The protein, dubbed “UNC-45A,” was also determined to be more active in breast cancer cells than in normal breast cells.
University of Texas Medical Branch at Galveston scientists describe these findings and others in a paper now online in the Journal of Molecular Biology.
“As a result of earlier work, we hypothesized that UNC-45A should be critical in several steps related to cancer cell metastasis,” said UTMB professor Henry Epstein. “This investigation confirmed that hypothesis, and also showed us significant aspects of UNC-45A’s behavior that were previously unknown.”
UNC-45A is what is known as a “chaperone” protein, a molecule that helps other proteins function more effectively. In the case of UNC-45A, the protein is myosin, which can be thought of as a tiny machine that interacts with a long, fiber-like protein called actin to alter cell shape and movement. In the last stage of cell division, for example, myosin and actin proteins pinch the cell tightly about its midsection, finally splitting a single cell into two daughter cells.
“What we believe is really important in this paper is that increased UNC-45A in cancer cells leads to enhanced myosin and actin activity, which leads to increased rates of cell proliferation and increased rates of cancer-cell invasion or migration,” Epstein said. “Those are critical phenomena and could be significant in the development of new therapeutic approaches.”
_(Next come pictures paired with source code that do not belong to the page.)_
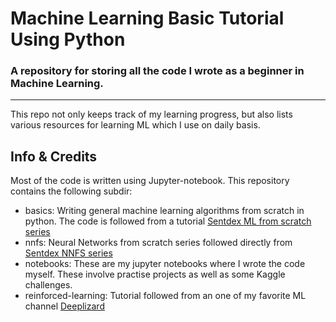 # Machine Learning Basic Tutorial Using Python </h3>
### A repository for storing all the code I wrote as a beginner in Machine Learning.

<hr/>

This repo not only keeps track of my learning progress, but also lists various resources for learning ML which I use on daily basis.

## Info & Credits
Most of the code is written using Jupyter-notebook. This repository contains the following subdir: 
- basics: Writing general machine learning algorithms from scratch in python. The code is followed from a tutorial <a href="https://www.youtube.com/playlist?list=PLQVvvaa0QuDfKTOs3Keq_kaG2P55YRn5v">Sentdex ML from scratch series</a>
- nnfs: Neural Networks from scratch series followed directly from <a href="https://www.youtube.com/playlist?list=PLQVvvaa0QuDcjD5BAw2DxE6OF2tius3V3">Sentdex NNFS series </a>
- notebooks: These are my jupyter notebooks where I wrote the code myself. These involve practise projects as well as some Kaggle challenges.
- reinforced-learning: Tutorial followed from an one of my favorite ML channel <a href="https://www.youtube.com/channel/UC4UJ26WkceqONNF5S26OiVw"> Deeplizard </a>


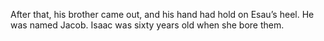 After that, his brother came out, and his hand had hold on Esau’s heel. He was named Jacob. Isaac was sixty years old when she bore them.
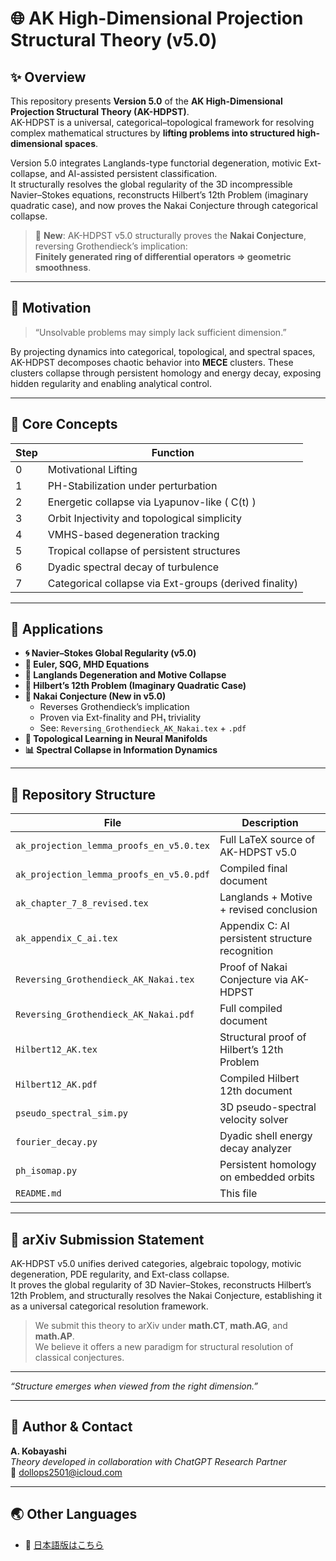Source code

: # 🌐 AK High-Dimensional Projection Structural Theory (v5.0)

## ✨ Overview

This repository presents **Version 5.0** of the **AK High-Dimensional Projection Structural Theory (AK-HDPST)**.  
AK-HDPST is a universal, categorical–topological framework for resolving complex mathematical structures by **lifting problems into structured high-dimensional spaces**.

Version 5.0 integrates Langlands-type functorial degeneration, motivic Ext-collapse, and AI-assisted persistent classification.  
It structurally resolves the global regularity of the 3D incompressible Navier–Stokes equations, reconstructs Hilbert’s 12th Problem (imaginary quadratic case), and now proves the Nakai Conjecture through categorical collapse.

> 📌 **New**: AK-HDPST v5.0 structurally proves the **Nakai Conjecture**, reversing Grothendieck’s implication:  
> **Finitely generated ring of differential operators ⇒ geometric smoothness**.

---

## 📌 Motivation

> “Unsolvable problems may simply lack sufficient dimension.”

By projecting dynamics into categorical, topological, and spectral spaces, AK-HDPST decomposes chaotic behavior into **MECE** clusters. These clusters collapse through persistent homology and energy decay, exposing hidden regularity and enabling analytical control.

---

## 🧠 Core Concepts

| Step | Function |
|------|----------|
| 0 | Motivational Lifting |
| 1 | PH-Stabilization under perturbation |
| 2 | Energetic collapse via Lyapunov-like \( C(t) \) |
| 3 | Orbit Injectivity and topological simplicity |
| 4 | VMHS-based degeneration tracking |
| 5 | Tropical collapse of persistent structures |
| 6 | Dyadic spectral decay of turbulence |
| 7 | Categorical collapse via Ext-groups (derived finality) |

---

## 🧪 Applications

- **🌀 Navier–Stokes Global Regularity (v5.0)**  
- **🌊 Euler, SQG, MHD Equations**  
- **🔢 Langlands Degeneration and Motive Collapse**  
- **🔷 Hilbert’s 12th Problem (Imaginary Quadratic Case)**  
- **📐 Nakai Conjecture (New in v5.0)**  
  - Reverses Grothendieck’s implication  
  - Proven via Ext-finality and PH₁ triviality  
  - See: `Reversing_Grothendieck_AK_Nakai.tex` + `.pdf`  
- **🧬 Topological Learning in Neural Manifolds**  
- **📊 Spectral Collapse in Information Dynamics**

---

## 📁 Repository Structure

| File | Description |
|------|-------------|
| `ak_projection_lemma_proofs_en_v5.0.tex` | Full LaTeX source of AK-HDPST v5.0 |
| `ak_projection_lemma_proofs_en_v5.0.pdf` | Compiled final document |
| `ak_chapter_7_8_revised.tex` | Langlands + Motive + revised conclusion |
| `ak_appendix_C_ai.tex` | Appendix C: AI persistent structure recognition |
| `Reversing_Grothendieck_AK_Nakai.tex` | Proof of Nakai Conjecture via AK-HDPST |
| `Reversing_Grothendieck_AK_Nakai.pdf` | Full compiled document |
| `Hilbert12_AK.tex` | Structural proof of Hilbert’s 12th Problem |
| `Hilbert12_AK.pdf` | Compiled Hilbert 12th document |
| `pseudo_spectral_sim.py` | 3D pseudo-spectral velocity solver |
| `fourier_decay.py` | Dyadic shell energy decay analyzer |
| `ph_isomap.py` | Persistent homology on embedded orbits |
| `README.md` | This file |

---

## 📝 arXiv Submission Statement

AK-HDPST v5.0 unifies derived categories, algebraic topology, motivic degeneration, PDE regularity, and Ext-class collapse.  
It proves the global regularity of 3D Navier–Stokes, reconstructs Hilbert’s 12th Problem, and structurally resolves the Nakai Conjecture, establishing it as a universal categorical resolution framework.

> We submit this theory to arXiv under **math.CT**, **math.AG**, and **math.AP**.  
> We believe it offers a new paradigm for structural resolution of classical conjectures.

---

*“Structure emerges when viewed from the right dimension.”*

---

## 📨 Author & Contact

**A. Kobayashi**  
_Theory developed in collaboration with ChatGPT Research Partner_  
📧 dollops2501@icloud.com

---

## 🌏 Other Languages

- 📄 [日本語版はこちら](./README_jp.md)


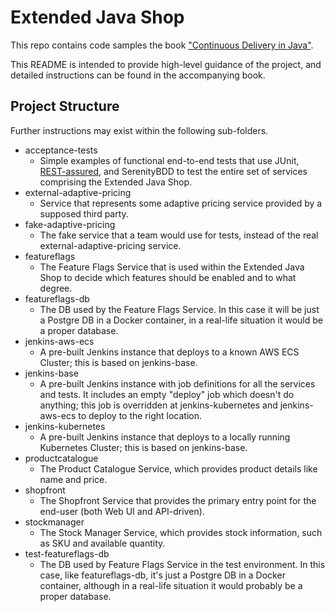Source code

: # Extended Java Shop
This repo contains code samples the book ["Continuous Delivery in Java"](http://shop.oreilly.com/product/0636920078777.do).

This README is intended to provide high-level guidance of the project, and detailed instructions can be found in the accompanying book.

## Project Structure

Further instructions may exist within the following sub-folders.

* acceptance-tests
    * Simple examples of functional end-to-end tests that use JUnit, [REST-assured](http://rest-assured.io/), and SerenityBDD to test the entire set of services comprising the Extended Java Shop.
* external-adaptive-pricing
    * Service that represents some adaptive pricing service provided by a supposed third party.
* fake-adaptive-pricing
    * The fake service that a team would use for tests, instead of the real external-adaptive-pricing service.
* featureflags
    * The Feature Flags Service that is used within the Extended Java Shop to decide which features should be enabled and to what degree.
* featureflags-db
    * The DB used by the Feature Flags Service. In this case it will be just a Postgre DB in a Docker container, in a real-life situation it would be a proper database.
* jenkins-aws-ecs
    * A pre-built Jenkins instance that deploys to a known AWS ECS Cluster; this is based on jenkins-base.
* jenkins-base
    * A pre-built Jenkins instance with job definitions for all the services and tests. It includes an empty "deploy" job which doesn't do anything; this job is overridden at jenkins-kubernetes and jenkins-aws-ecs to deploy to the right location.
* jenkins-kubernetes
    * A pre-built Jenkins instance that deploys to a locally running Kubernetes Cluster; this is based on jenkins-base. 
* productcatalogue
    * The Product Catalogue Service, which provides product details like name and price.
* shopfront
    * The Shopfront Service that provides the primary entry point for the end-user (both Web UI and API-driven).
* stockmanager
    * The Stock Manager Service, which provides stock information, such as SKU and available quantity.
* test-featureflags-db
    * The DB used by Feature Flags Service in the test environment. In this case, like featureflags-db, it's just a Postgre DB in a Docker container, although in a real-life situation it would probably be a proper database. 
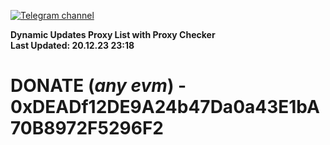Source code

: [![Telegram channel](https://img.shields.io/endpoint?url=https://runkit.io/damiankrawczyk/telegram-badge/branches/master?url=https://t.me/n4z4v0d)](https://t.me/n4z4v0d) 

**Dynamic Updates Proxy List with Proxy Checker**  
**Last Updated: 20.12.23 23:18**

# DONATE (_any evm_) - 0xDEADf12DE9A24b47Da0a43E1bA70B8972F5296F2

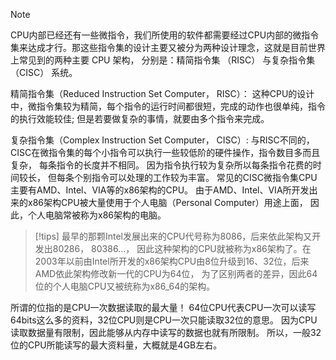 > [!NOTE]
> CPU内部已经还有一些微指令，我们所使用的软件都需要经过CPU内部的微指令集来达成才行。那这些指令集的设计主要又被分为两种设计理念，这就是目前世界上常见到的两种主要 CPU 架构， 分别是：精简指令集 （RISC） 与复杂指令集 （CISC） 系统。

精简指令集（Reduced Instruction Set Computer， RISC）：
这种CPU的设计中，微指令集较为精简，每个指令的运行时间都很短，完成的动作也很单纯，指令的执行效能较佳; 但是若要做复杂的事情，就要由多个指令来完成。

复杂指令集（Complex Instruction Set Computer， CISC）:
与RISC不同的，CISC在微指令集的每个小指令可以执行一些较低阶的硬件操作，指令数目多而且复杂， 每条指令的长度并不相同。 因为指令执行较为复杂所以每条指令花费的时间较长， 但每条个别指令可以处理的工作较为丰富。
常见的CISC微指令集CPU主要有AMD、Intel、VIA等的x86架构的CPU。
由于AMD、Intel、VIA所开发出来的x86架构CPU被大量使用于个人电脑（Personal Computer）用途上面， 因此，个人电脑常被称为x86架构的电脑。

> [!tips]
> 最早的那颗Intel发展出来的CPU代号称为8086，后来依此架构又开发出80286， 80386...， 因此这种架构的CPU就被称为x86架构了。在2003年以前由Intel所开发的x86架构CPU由8位升级到16、32位，后来AMD依此架构修改新一代的CPU为64位， 为了区别两者的差异，因此64位的个人电脑CPU又被统称为x86_64的架构。

所谓的位指的是CPU一次数据读取的最大量！ 64位CPU代表CPU一次可以读写64bits这么多的资料，32位CPU则是CPU一次只能读取32位的意思。 因为CPU读取数据量有限制，因此能够从内存中读写的数据也就有所限制。 所以，一般32位的CPU所能读写的最大资料量，大概就是4GB左右。


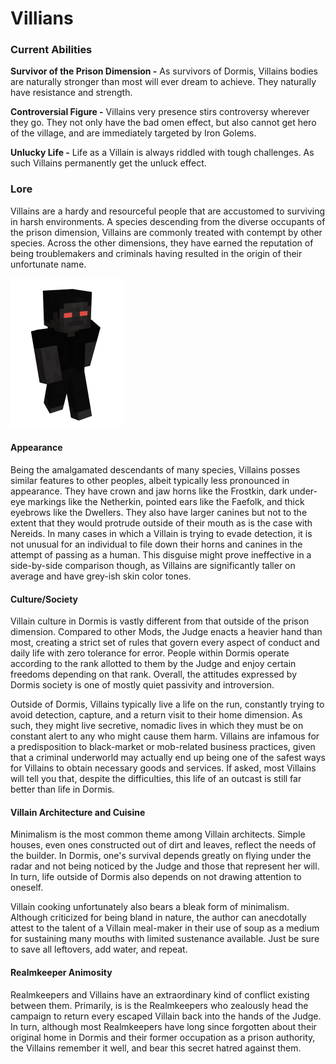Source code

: # Villians

### Current Abilities

**Survivor of the Prison Dimension -** As survivors of Dormis, Villains bodies are naturally stronger than most will ever dream to achieve. They naturally have resistance and strength.

**Controversial Figure -** Villains very presence stirs controversy wherever they go. They not only have the bad omen effect, but also cannot get hero of the village, and are immediately targeted by Iron Golems.

**Unlucky Life -** Life as a Villain is always riddled with tough challenges. As such Villains permanently get the unluck effect.

### Lore

Villains are a hardy and resourceful people that are accustomed to surviving in harsh environments. A species descending from the diverse occupants of the prison dimension, Villains are commonly treated with contempt by other species. Across the other dimensions, they have earned the reputation of being troublemakers and criminals having resulted in the origin of their unfortunate name.

![Villian](<../../../.gitbook/assets/body (4).png>)

#### Appearance

Being the amalgamated descendants of many species, Villains posses similar features to other peoples, albeit typically less pronounced in appearance. They have crown and jaw horns like the Frostkin, dark under-eye markings like the Netherkin, pointed ears like the Faefolk, and thick eyebrows like the Dwellers. They also have larger canines but not to the extent that they would protrude outside of their mouth as is the case with Nereids. In many cases in which a Villain is trying to evade detection, it is not unusual for an individual to file down their horns and canines in the attempt of passing as a human. This disguise might prove ineffective in a side-by-side comparison though, as Villains are significantly taller on average and have grey-ish skin color tones.

#### Culture/Society

Villain culture in Dormis is vastly different from that outside of the prison dimension. Compared to other Mods, the Judge enacts a heavier hand than most, creating a strict set of rules that govern every aspect of conduct and daily life with zero tolerance for error. People within Dormis operate according to the rank allotted to them by the Judge and enjoy certain freedoms depending on that rank. Overall, the attitudes expressed by Dormis society is one of mostly quiet passivity and introversion.

Outside of Dormis, Villains typically live a life on the run, constantly trying to avoid detection, capture, and a return visit to their home dimension. As such, they might live secretive, nomadic lives in which they must be on constant alert to any who might cause them harm. Villains are infamous for a predisposition to black-market or mob-related business practices, given that a criminal underworld may actually end up being one of the safest ways for Villains to obtain necessary goods and services. If asked, most Villains will tell you that, despite the difficulties, this life of an outcast is still far better than life in Dormis.

#### Villain Architecture and Cuisine

Minimalism is the most common theme among Villain architects. Simple houses, even ones constructed out of dirt and leaves, reflect the needs of the builder. In Dormis, one's survival depends greatly on flying under the radar and not being noticed by the Judge and those that represent her will. In turn, life outside of Dormis also depends on not drawing attention to oneself.

Villain cooking unfortunately also bears a bleak form of minimalism. Although criticized for being bland in nature, the author can anecdotally attest to the talent of a Villain meal-maker in their use of soup as a medium for sustaining many mouths with limited sustenance available. Just be sure to save all leftovers, add water, and repeat.

#### Realmkeeper Animosity

Realmkeepers and Villains have an extraordinary kind of conflict existing between them. Primarily, is is the Realmkeepers who zealously head the campaign to return every escaped Villain back into the hands of the Judge. In turn, although most Realmkeepers have long since forgotten about their original home in Dormis and their former occupation as a prison authority, the Villains remember it well, and bear this secret hatred against them.
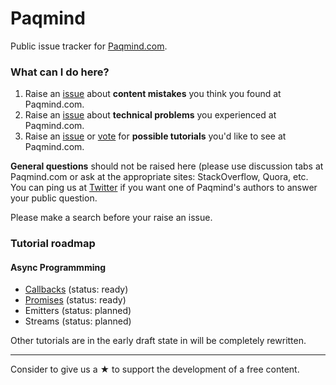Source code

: # Paqmind

Public issue tracker for [Paqmind.com](https://paqmind.com).

### What can I do here?

1. Raise an [issue](https://github.com/Paqmind/platform/issues) about **content mistakes** you think you found at Paqmind.com.
2. Raise an [issue](https://github.com/Paqmind/platform/issues) about **technical problems** you experienced at Paqmind.com.
3. Raise an [issue](https://github.com/Paqmind/platform/issues) or [vote](https://github.com/Paqmind/platform/issues) for **possible tutorials** you'd like to see at Paqmind.com.

**General questions** should not be raised here (please use discussion tabs at Paqmind.com or ask at the appropriate sites: StackOverflow, Quora, etc. You can ping us at [Twitter](https://twitter.com/ivankleshnin) if you want one of Paqmind's authors to answer your public question.

Please make a search before your raise an issue. 

### Tutorial roadmap

#### Async Programmming

* [Callbacks](https://paqmind.com/tutorials/async-programming/callbacks) (status: ready)
* [Promises](https://paqmind.com/tutorials/async-programming/promises) (status: ready)
* Emitters (status: planned)
* Streams (status: planned)

Other tutorials are in the early draft state in will be completely rewritten.

---

Consider to give us a &starf; to support the development of a free content.
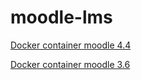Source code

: # moodle-lms

[Docker container moodle 4.4](https://hub.docker.com/r/bitnami/moodle)

[Docker container moodle 3.6](https://hub.docker.com/layers/bitnami/moodle/3.6.4/images/sha256-7b41958f004f5a69b9f71463cf7c99a41f934e27196d1c8222174ed69e412324?context=explore)
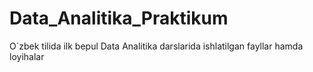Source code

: # Data_Analitika_Praktikum
O`zbek tilida ilk bepul Data Analitika darslarida ishlatilgan fayllar hamda loyihalar
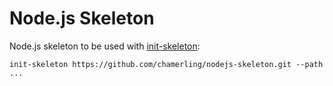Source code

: # Node.js Skeleton

Node.js skeleton to be used with [init-skeleton](https://github.com/paulmillr/init-skeleton):

    init-skeleton https://github.com/chamerling/nodejs-skeleton.git --path ...

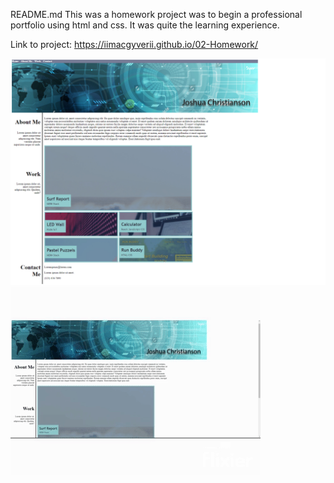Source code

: README.md
This was a homework project was to begin a professional portfolio using html and css.  It was quite the learning experience.


Link to project: https://iimacgyverii.github.io/02-Homework/


![portfolio demo](https://raw.githubusercontent.com/IIMacGyverII/02-Homework/main/Assets/img/screenshot.png)
![portfolio demo](https://github.com/IIMacGyverII/02-Homework/raw/main/Assets/img/page.gif)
Epstein’s group measured UNC-45A’s effect on myosin and actin activity by comparing the activity observed in cells from a highly metastatic cancer cell line with that seen in cells from the same line in which UNC-45A production had been blocked. The difference was substantial, strongly suggesting that high levels of UNC-45A drove the cells’ high rate of proliferation and invasion of other tissues.
Further exploring the details of UNC-45A, the UTMB team discovered that the protein actually exists in two slightly different isoforms, one made up of 944 amino acids and the other of 929 amino acids. While these two isoforms interacted similarly with myosin, the breast cells’ protein breakdown apparatus attacked the 944 amino acid-isoform much more vigorously than the 929 amino-acid isoform; as a result, the 929 amino-acid isoform was found in much greater levels.
“In the breast cancer cells, you get a disregulation of the two, because the larger one gets turned over more rapidly than the smaller one, and we can actually see this very dramatically,” Epstein said.
Other authors of the Journal of Molecular Biology paper include graduate students Wei Guo and Daisi Chen, and Dr. Zhen Fan of the University of Texas M.D. Anderson Cancer Center. This research was supported in part by the Cecil H. and Ida M. Green Endowment.